Paramount and Clayton H. Riddell, Paramount's controlling shareholder, acquired, directly and indirectly, ownership or control of an aggregate of 2,016,947 trust units of Trilogy Energy Trust--representing approximately 2.1% of Trilogy's currently outstanding trust units on an undiluted basis--since January 17, 2008--the date of the last Early Warning Report--through purchases over the Toronto Stock Exchange and acquisitions under Trilogy's Distribution Reinvestment Plan. All of the trust units acquired by Clayton H. Riddell from January 17, 2008 to February 20, 2008 were indirect acquisitions under Trilogy's DRIP. Paramount and Clayton H. Riddell currently own or control in aggregate, directly and indirectly, 53,619,557 trust units of Trilogy or approximately 56.2% of Trilogy's currently outstanding trust units on an undiluted basis.

In addition to the foregoing, Clayton H. Riddell holds unvested options to acquire 400,000 trust units of Trilogy, 20,000 of which will vest in October 2008, the earliest vesting date. The remaining options vest between 2009 and 2012. If the 400,000 trust units underlying the aforementioned unvested options are included with the aggregate number of trust units of Trilogy held by Clayton H. Riddell and Paramount, then Clayton H. Riddell and Paramount would own or control an aggregate of 54,019,557 trust units of Trilogy (representing approximately 56.6% of Trilogy's currently outstanding trust units.)

Purchases over the TSX were at the prevailing market price. Purchases under the DRIP were from Trilogy's treasury at a 5% discount to the prevailing market price in accordance with the terms of the DRIP and were made pursuant to the prospectus exemption for purchases under distribution reinvestment plans in section 2.2 of National Instrument 45-106. Options were granted pursuant to the terms of Trilogy's option plan.

The direct and indirect purchases and acquisitions by each of Paramount and Clayton H. Riddell were made for investment purposes.
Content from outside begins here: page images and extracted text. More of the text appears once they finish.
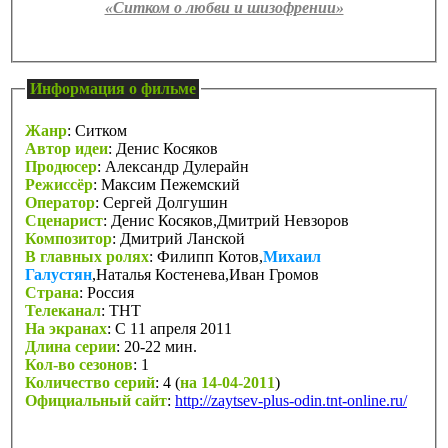
«Ситком о любви и шизофрении»
Информация о фильме
Жанр
: Cитком
Автор идеи
: Денис Косяков
Продюсер
: Александр Дулерайн
Режиссёр
: Максим Пежемский
Оператор
: Сергей Долгушин
Сценарист
: Денис Косяков,Дмитрий Невзоров
Композитор
: Дмитрий Ланской
В главных ролях
: Филипп Котов,
Михаил
Галустян
,Наталья Костенева,Иван Громов
Страна
: Россия
Телеканал
: ТНТ
На экранах
: C 11 апреля 2011
Длина серии
: 20-22 мин.
Кол-во сезонов
: 1
Количество серий
: 4 (
на 14-04-2011
)
Официальный сайт
:
http://zaytsev-plus-odin.tnt-online.ru/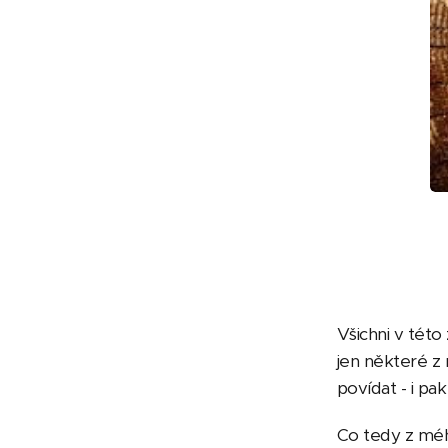
Všichni v této
jen některé z 
povídat - i pak
Co tedy z mé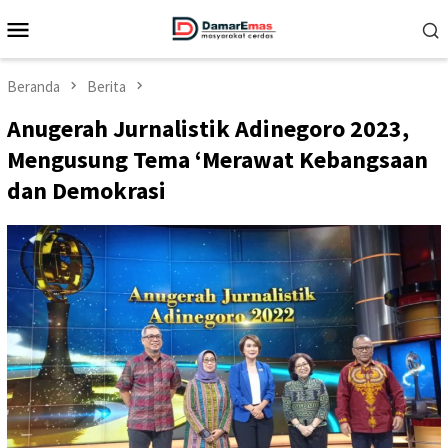
Loncat
Menu
ke
Mobile
konten
Beranda
Berita
Anugerah Jurnalistik Adinegoro 2023,
Mengusung Tema ‘Merawat Kebangsaan
dan Demokrasi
Paramount and/or Clayton H. Riddell may in the future increase or decrease their respective holdings in Trilogy depending on market conditions or other relevant factors. This news release is being issued pursuant to securities legislation in each province of Canada and will be filed on the System for Electronic Document Analysis and Retrieval ("SEDAR") with the report required under National Instrument 62-103.